EXERCISE REQUIREMENTS - Wherever the word "üzere" occurs in the lines below, copy the whole line.

(MATERIAL TO PROCESS begins)

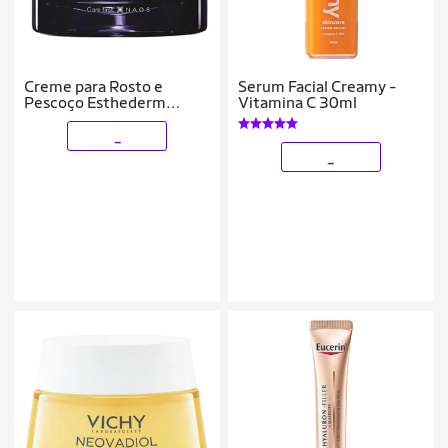
Creme para Rosto e
Serum Facial Creamy -
Pescoço Esthederm
Vitamina C 30ml
Intensive Pro-Collagen+
50ml
_
_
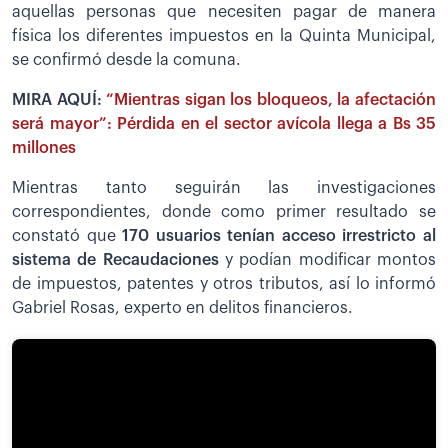
aquellas personas que necesiten pagar de manera
física los diferentes impuestos en la Quinta Municipal,
se confirmó desde la comuna.
MIRA AQUÍ:
“Mientras sigan los bloqueos, la afectación
será mayor”: Pérdida en el sector avícola llega a Bs 35
millones
Mientras tanto seguirán las investigaciones
correspondientes, donde como primer resultado se
constató que
170 usuarios tenían acceso irrestricto al
sistema de Recaudaciones
y podían modificar montos
de impuestos, patentes y otros tributos, así lo informó
Gabriel Rosas, experto en delitos financieros.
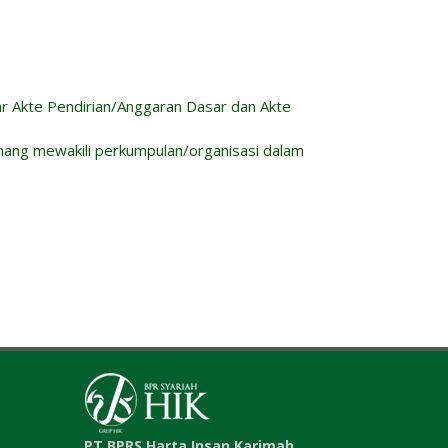
ar Akte Pendirian/Anggaran Dasar dan Akte
nang mewakili perkumpulan/organisasi dalam
PT BPRS Harta Insan Karimah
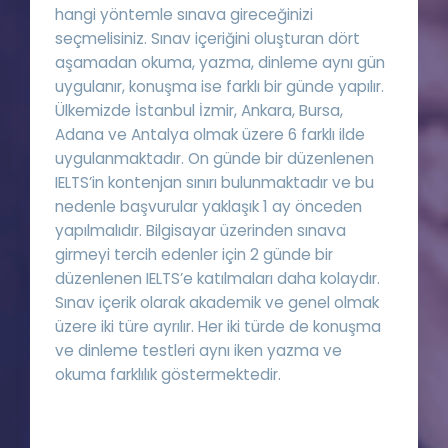
hangi yöntemle sınava gireceğinizi
seçmelisiniz. Sınav içeriğini oluşturan dört
aşamadan okuma, yazma, dinleme aynı gün
uygulanır, konuşma ise farklı bir günde yapılır.
Ülkemizde İstanbul İzmir, Ankara, Bursa,
Adana ve Antalya olmak üzere 6 farklı ilde
uygulanmaktadır. On günde bir düzenlenen
IELTS’in kontenjan sınırı bulunmaktadır ve bu
nedenle başvurular yaklaşık 1 ay önceden
yapılmalıdır. Bilgisayar üzerinden sınava
girmeyi tercih edenler için 2 günde bir
düzenlenen IELTS’e katılmaları daha kolaydır.
Sınav içerik olarak akademik ve genel olmak
üzere iki türe ayrılır. Her iki türde de konuşma
ve dinleme testleri aynı iken yazma ve
okuma farklılık göstermektedir.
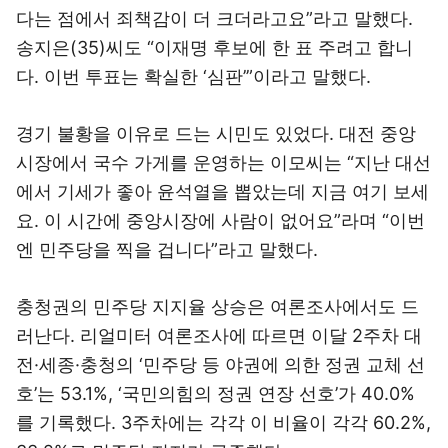
다는 점에서 죄책감이 더 크더라고요”라고 말했다.
송지은(35)씨도 “이재명 후보에 한 표 주려고 합니
다. 이번 투표는 확실한 ‘심판’”이라고 말했다.
경기 불황을 이유로 드는 시민도 있었다. 대전 중앙
시장에서 국수 가게를 운영하는 이모씨는 “지난 대선
에서 기세가 좋아 윤석열을 뽑았는데 지금 여기 보세
요. 이 시간에 중앙시장에 사람이 없어요”라며 “이번
엔 민주당을 찍을 겁니다”라고 말했다.
충청권의 민주당 지지율 상승은 여론조사에서도 드
러난다. 리얼미터 여론조사에 따르면 이달 2주차 대
전·세종·충청의 ‘민주당 등 야권에 의한 정권 교체 선
호’는 53.1%, ‘국민의힘의 정권 연장 선호’가 40.0%
를 기록했다. 3주차에는 각각 이 비율이 각각 60.2%,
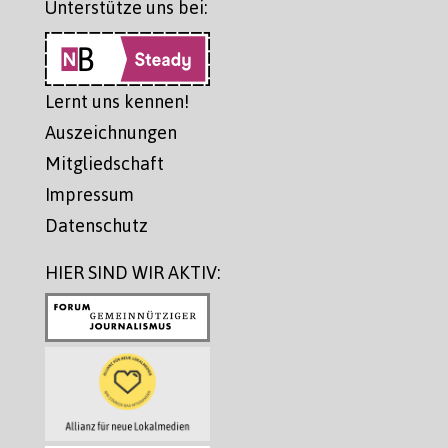
Unterstütze uns bei:
Lernt uns kennen!
Auszeichnungen
Mitgliedschaft
Impressum
Datenschutz
HIER SIND WIR AKTIV:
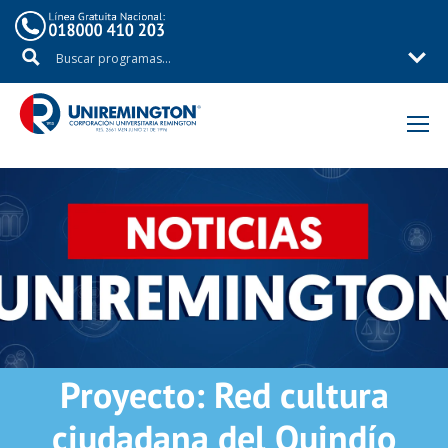
Inicio
nobuscar
Proyecto: Red cultura
ciudadana del Quindío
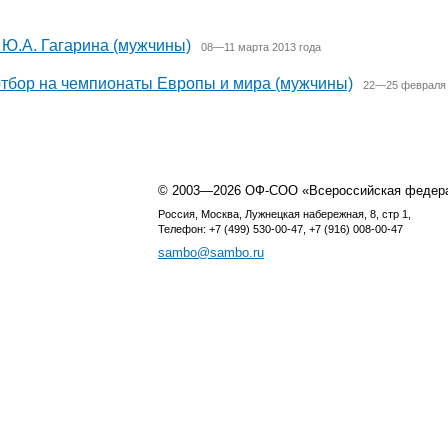
 Ю.А. Гагарина (мужчины)
08—11 марта 2013 года
отбор на чемпионаты Европы и мира (мужчины)
22—25 февраля 
© 2003—2026 ОФ-СОО «Всероссийская федер
Россия, Москва, Лужнецкая набережная, 8, стр 1,
Телефон: +7 (499) 530-00-47, +7 (916) 008-00-47
sambo@sambo.ru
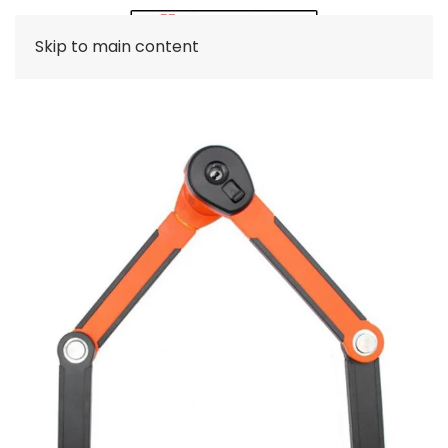
Skip to main content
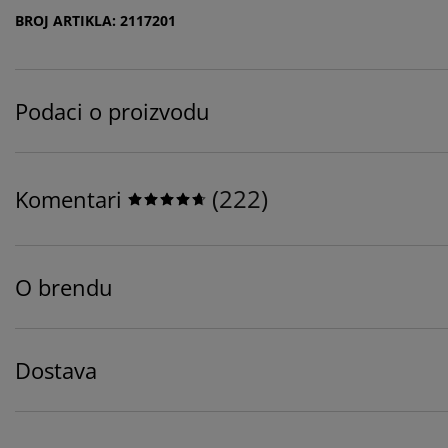
BROJ ARTIKLA: 2117201
Podaci o proizvodu
(
222
)
Komentari
O brendu
Dostava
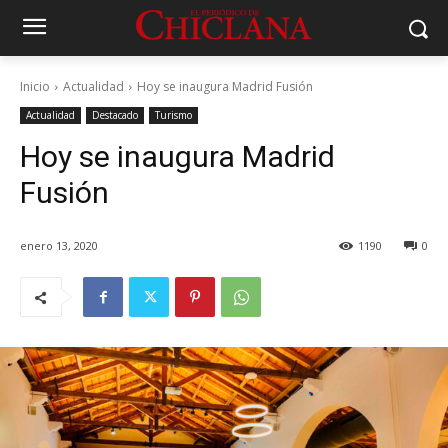
Inicio
Actualidad
Hoy se inaugura Madrid Fusión
Actualidad
Destacado
Turismo
Hoy se inaugura Madrid
Fusión
enero 13, 2020
1190
0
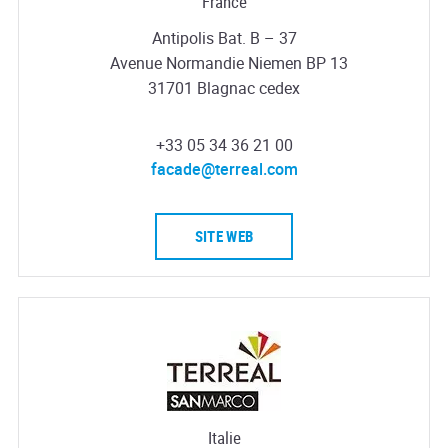
France
Antipolis Bat. B – 37
Avenue Normandie Niemen BP 13
31701 Blagnac cedex
+33 05 34 36 21 00
facade@terreal.com
SITE WEB
Italie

(MATERIAL TO PROCESS ends)

EXERCISE SOLUTION -
Adana ve Antalya olmak üzere 6 farklı ilde
üzere iki türe ayrılır. Her iki türde de konuşma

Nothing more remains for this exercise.